O‑Ei n’espère pas la reconnaissance artistique, et n’attend donc rien de l’immortalité qui est censée l’accompagner. Elle aime par ailleurs un homme qui ne la remarque pas, et assume d’accompagner seule sa petite sœur dans la maladie. Pourtant, comme ce fut le cas pour les personnages de Colorful, Keiichi Hara ne fait jamais d’elle une figure tragique, bien au contraire : il célèbre cette position courageuse consistant à trouver un équilibre, à ne pas céder à la fuite ou au désespoir. Cette précarité d’une existence placée sous de mauvaises étoiles devient même le moteur d’une inspiration salvatrice. Quand elle se tient sur le fameux pont avec O‑Nao, elle raconte ainsi le monde qui passe devant elles pour lui permettre de voir, décrivant les gens, nommant les couleurs, reliant les sons à des gestes et des textures. Elle transmet son rapport sensible au monde dans un geste désintéressé qui ne constituera jamais une œuvre, voué à disparaître avec son auditoire.
Par ces moments de plénitude éphémère, O‑Ei parvient peu à peu à s’affranchir de la peur, contrairement à son père, tétanisé par l’idée de sa propre disparition.
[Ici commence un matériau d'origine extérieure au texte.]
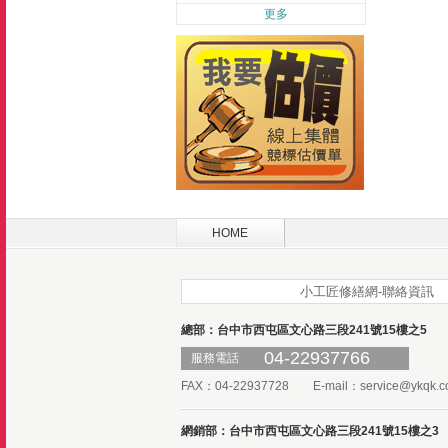
更多
HOME
小工匠修繕網-聯絡資訊
總部：台中市西屯區文心路三段241號15樓之5
04-22937766
服務電話
FAX：04-22937728 E-mail：
service@ykqk.c
網銷部：台中市西屯區文心路三段241號15樓之3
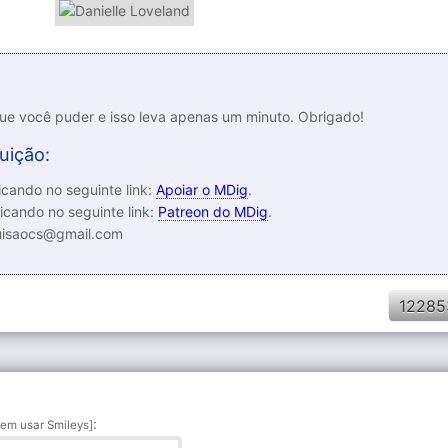
que você puder e isso leva apenas um minuto. Obrigado!
uição:
cando no seguinte link:
Apoiar o MDig
.
icando no seguinte link:
Patreon do MDig
.
luisaocs@gmail.com
12285
:
em usar Smileys]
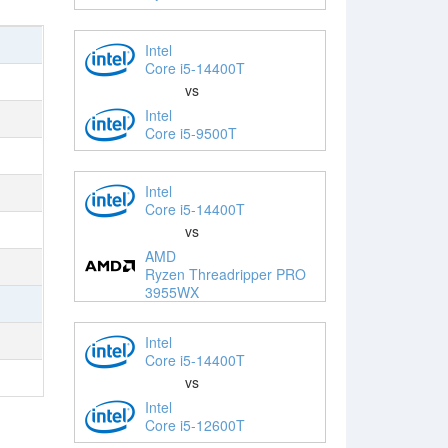
Intel
Core i5-14400T
vs
Intel
Core i5-9500T
Intel
Core i5-14400T
vs
AMD
Ryzen Threadripper PRO
3955WX
Intel
Core i5-14400T
vs
Intel
Core i5-12600T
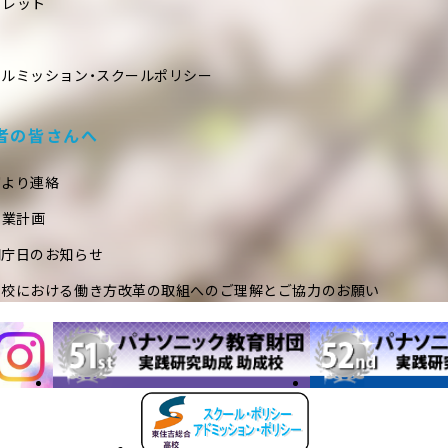
フレット
ールミッション・スクールポリシー
者の皆さんへ
室より連絡
事業計画
閉庁日のお知らせ
学校における働き方改革の取組へのご理解とご協力のお願い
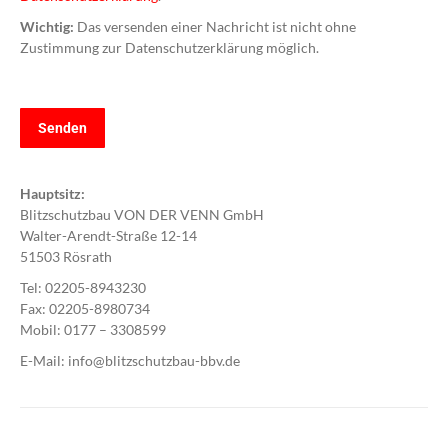
Wichtig:
Das versenden einer Nachricht ist nicht ohne
Zustimmung zur Datenschutzerklärung möglich.
Hauptsitz:
Blitzschutzbau VON DER VENN GmbH
Walter-Arendt-Straße 12-14
51503 Rösrath
Tel: 02205-8943230
Fax: 02205-8980734
Mobil: 0177 – 3308599
E-Mail: info@blitzschutzbau-bbv.de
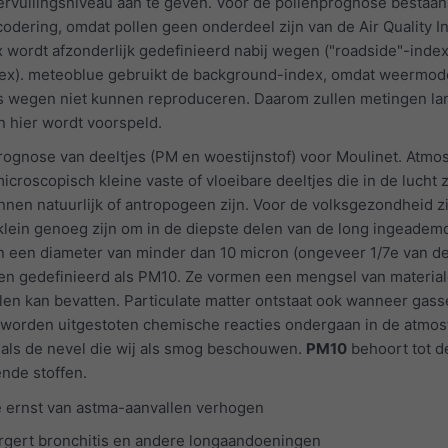
rvuilingsniveau aan te geven. Voor de pollenprognose bestaan
urcodering, omdat pollen geen onderdeel zijn van de Air Quality I
x wordt afzonderlijk gedefinieerd nabij wegen ("roadside"-index
ex). meteoblue gebruikt de background-index, omdat weermod
ngs wegen niet kunnen reproduceren. Daarom zullen metingen l
n hier wordt voorspeld.
rognose van deeltjes (PM en woestijnstof) voor Moulinet. Atmo
microscopisch kleine vaste of vloeibare deeltjes die in de lucht
nen natuurlijk of antropogeen zijn. Voor de volksgezondheid zi
lein genoeg zijn om in de diepste delen van de long ingeademd
 een diameter van minder dan 10 micron (ongeveer 1/7e van de
en gedefinieerd als PM10. Ze vormen een mengsel van material
talen kan bevatten. Particulate matter ontstaat ook wanneer gass
 worden uitgestoten chemische reacties ondergaan in de atmos
r als de nevel die wij als smog beschouwen.
PM10
behoort tot d
ende stoffen.
e ernst van astma-aanvallen verhogen
rgert bronchitis en andere longaandoeningen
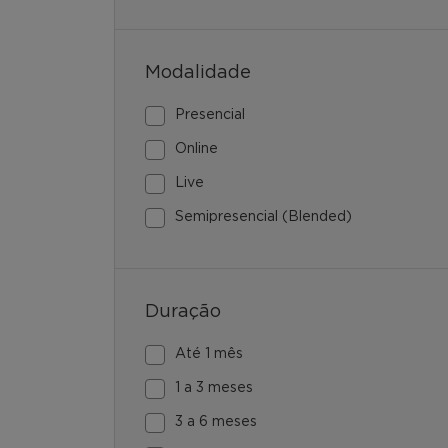
Modalidade
Presencial
Online
Live
Semipresencial (Blended)
Duração
Até 1 mês
1 a 3 meses
3 a 6 meses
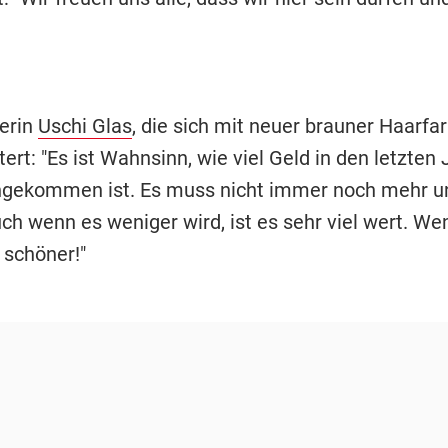
erin
Uschi Glas
, die sich mit neuer brauner Haarfar
ert: "Es ist Wahnsinn, wie viel Geld in den letzten
ekommen ist. Es muss nicht immer noch mehr u
ch wenn es weniger wird, ist es sehr viel wert. W
 schöner!"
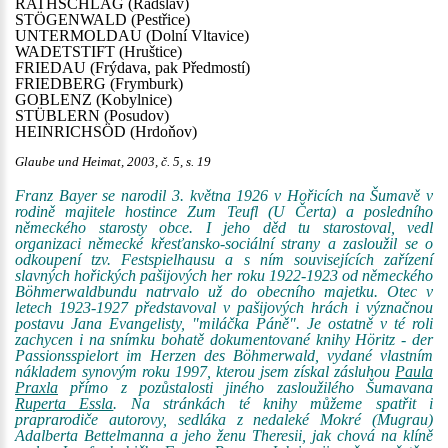
RATHSCHLAG (Radslav)
STÖGENWALD (Pestřice)
UNTERMOLDAU (Dolní Vltavice)
WADETSTIFT (Hruštice)
FRIEDAU (Frýdava, pak Předmostí)
FRIEDBERG (Frymburk)
GOBLENZ (Kobylnice)
STÜBLERN (Posudov)
HEINRICHSÖD (Hrdoňov)
Glaube und Heimat, 2003, č. 5, s. 19
Franz Bayer se narodil 3. května 1926 v Hořicích na Šumavě v
rodině majitele hostince Zum Teufl (U Čerta) a posledního
německého starosty obce. I jeho děd tu starostoval, vedl
organizaci německé křesťansko-sociální strany a zasloužil se o
odkoupení tzv. Festspielhausu a s ním souvisejících zařízení
slavných hořických pašijových her roku 1922-1923 od německého
Böhmerwaldbundu natrvalo už do obecního majetku. Otec v
letech 1923-1927 představoval v pašijových hrách i význačnou
postavu Jana Evangelisty, "miláčka Páně". Je ostatně v té roli
zachycen i na snímku bohatě dokumentované knihy Höritz - der
Passionsspielort im Herzen des Böhmerwald, vydané vlastním
nákladem synovým roku 1997, kterou jsem získal zásluhou
Paula
Praxla
přímo z pozůstalosti jiného zasloužilého Šumavana
Ruperta Essla
. Na stránkách té knihy můžeme spatřit i
praprarodiče autorovy, sedláka z nedaleké Mokré (Mugrau)
Adalberta Bettelmanna a jeho ženu Theresii, jak chová na klíně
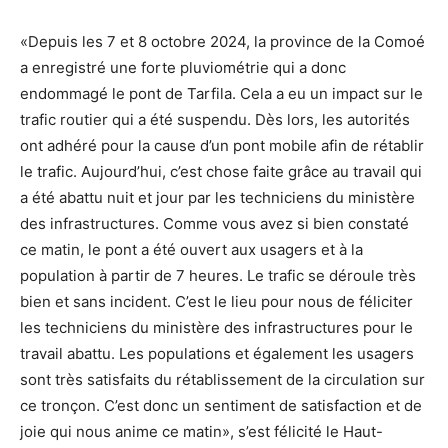
«Depuis les 7 et 8 octobre 2024, la province de la Comoé
a enregistré une forte pluviométrie qui a donc
endommagé le pont de Tarfila. Cela a eu un impact sur le
trafic routier qui a été suspendu. Dès lors, les autorités
ont adhéré pour la cause d’un pont mobile afin de rétablir
le trafic. Aujourd’hui, c’est chose faite grâce au travail qui
a été abattu nuit et jour par les techniciens du ministère
des infrastructures. Comme vous avez si bien constaté
ce matin, le pont a été ouvert aux usagers et à la
population à partir de 7 heures. Le trafic se déroule très
bien et sans incident. C’est le lieu pour nous de féliciter
les techniciens du ministère des infrastructures pour le
travail abattu. Les populations et également les usagers
sont très satisfaits du rétablissement de la circulation sur
ce tronçon. C’est donc un sentiment de satisfaction et de
joie qui nous anime ce matin», s’est félicité le Haut-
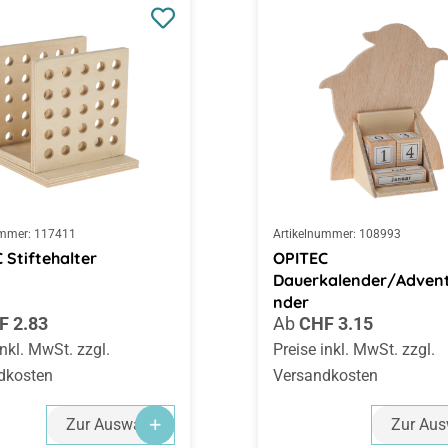
ummer:
117411
Artikelnummer:
108993
 Stiftehalter
OPITEC
Dauerkalender/Advent
nder
rer Preis:
Regulärer Preis:
F 2.83
Ab
CHF 3.15
inkl. MwSt. zzgl.
Preise inkl. MwSt. zzgl.
dkosten
Versandkosten
Zur Auswahl
Zur Aus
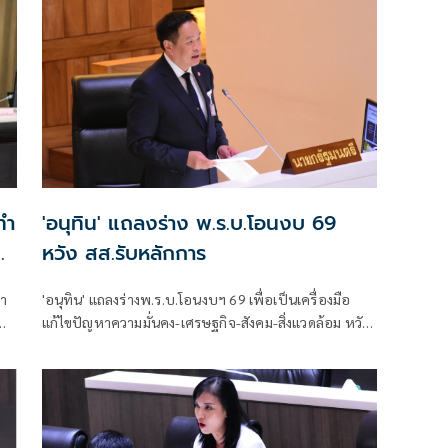
ทำ
'อนุทิน' แถลงร่าง พ.ร.บ.โอนงบ 69
หวัง สส.รับหลักการ
ทำ
'อนุทิน' แถลงร่างพ.ร.บ.โอนงบฯ 69 เพื่อเป็นเครื่องมือ
ภณ
แก้ไขปัญหาความมั่นคง-เศรษฐกิจ-สังคม-สิ่งแวดล้อม หวัง
สส.รับหลักการเพื่อเกิดประโยชน์สูงสุดประเทศชาติ-ปชช.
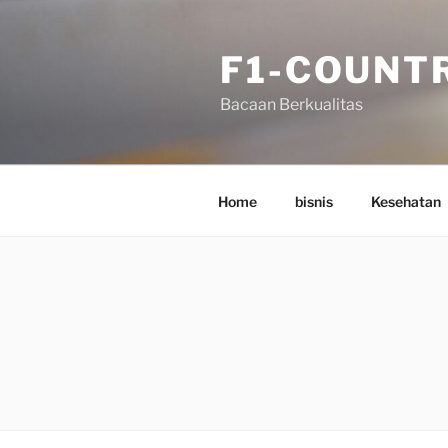
Skip
to
F1-COUNT
content
Bacaan Berkualitas
Home
bisnis
Kesehatan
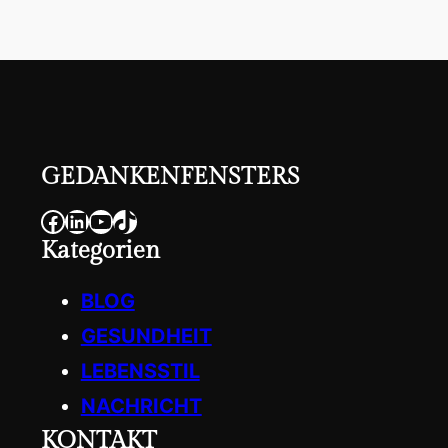
r
c
h
GEDANKENFENSTERS
Facebook
LinkedIn
YouTube
TikTok
Kategorien
BLOG
GESUNDHEIT
LEBENSSTIL
NACHRICHT
KONTAKT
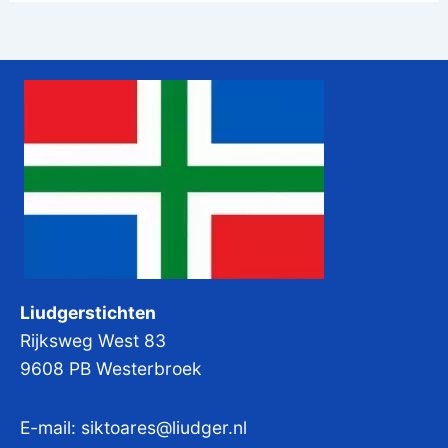
Liudgerstichten
Rijksweg West 83
9608 PB Westerbroek
E-mail:
siktoares@liudger.nl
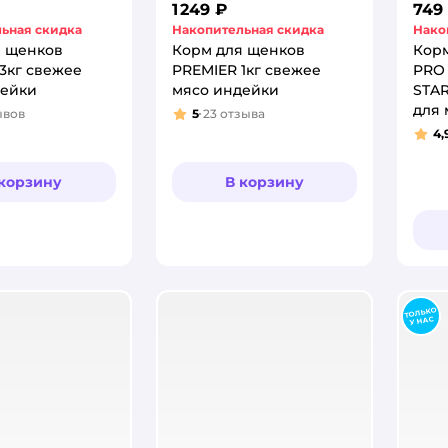
1 249 ₽
749
ьная скидка
Накопительная скидка
Нако
я щенков
Корм для щенков
Корм
3кг свежее
PREMIER 1кг свежее
PRO
дейки
мясо индейки
STAR
для 
ывов
5
23
отзыва
:
Рейтинг:
карл
4,
Рей
 корзину
В корзину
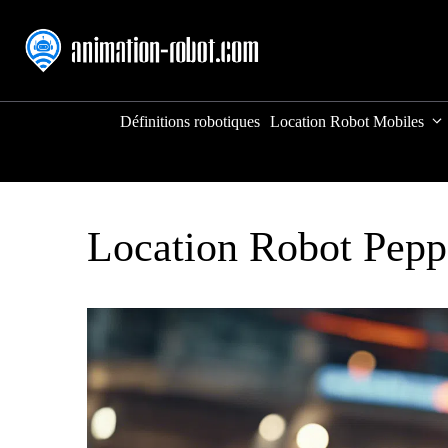
Aller
au
contenu
Définitions robotiques
Location Robot Mobiles
Location Robot Pepp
En même temps que la quête d’une forme de sérénité (son seul véritable sourire, apaisé, n’apparaît qu’à la toute fin du film), elle définit peu à peu sa personnalité d’artiste : celle-ci ne réside pas seulement dans sa capacité à traquer les créatures divines, mais aussi dans la restitution d’une perception du monde qui lui est propre, affranchie des superstitions. Cette prise de conscience donne lieu à une étonnante séquence hallucinatoire, dans laquelle un énorme Bouddha tend son pied pour l’écraser. Elle le regarde alors bien en face, calmement, sans esquisser le moindre mouvement. Plus tard, dans la seule œuvre qu’on la voit réaliser seule, elle représentera la petite O‑Nao sous une forme à la fois réaliste et fantasmée. Prenant le pouvoir sur la mort et les dieux, elle lui rend la vie en même temps que la vue. Cette œuvre apaisante et lumineuse consacrée au souvenir d’une anonyme qui ne laissera aucune trace visible sur le monde apparaît ainsi comme un discret manifeste. Car au-delà du très beau portrait que nous peint Keiichi Hara d’une artiste oubliée par l’histoire, le réalisateur fait fusionner son geste avec celui de son personnage, livrant une œuvre tout en nuances, légère comme un souvenir inventé.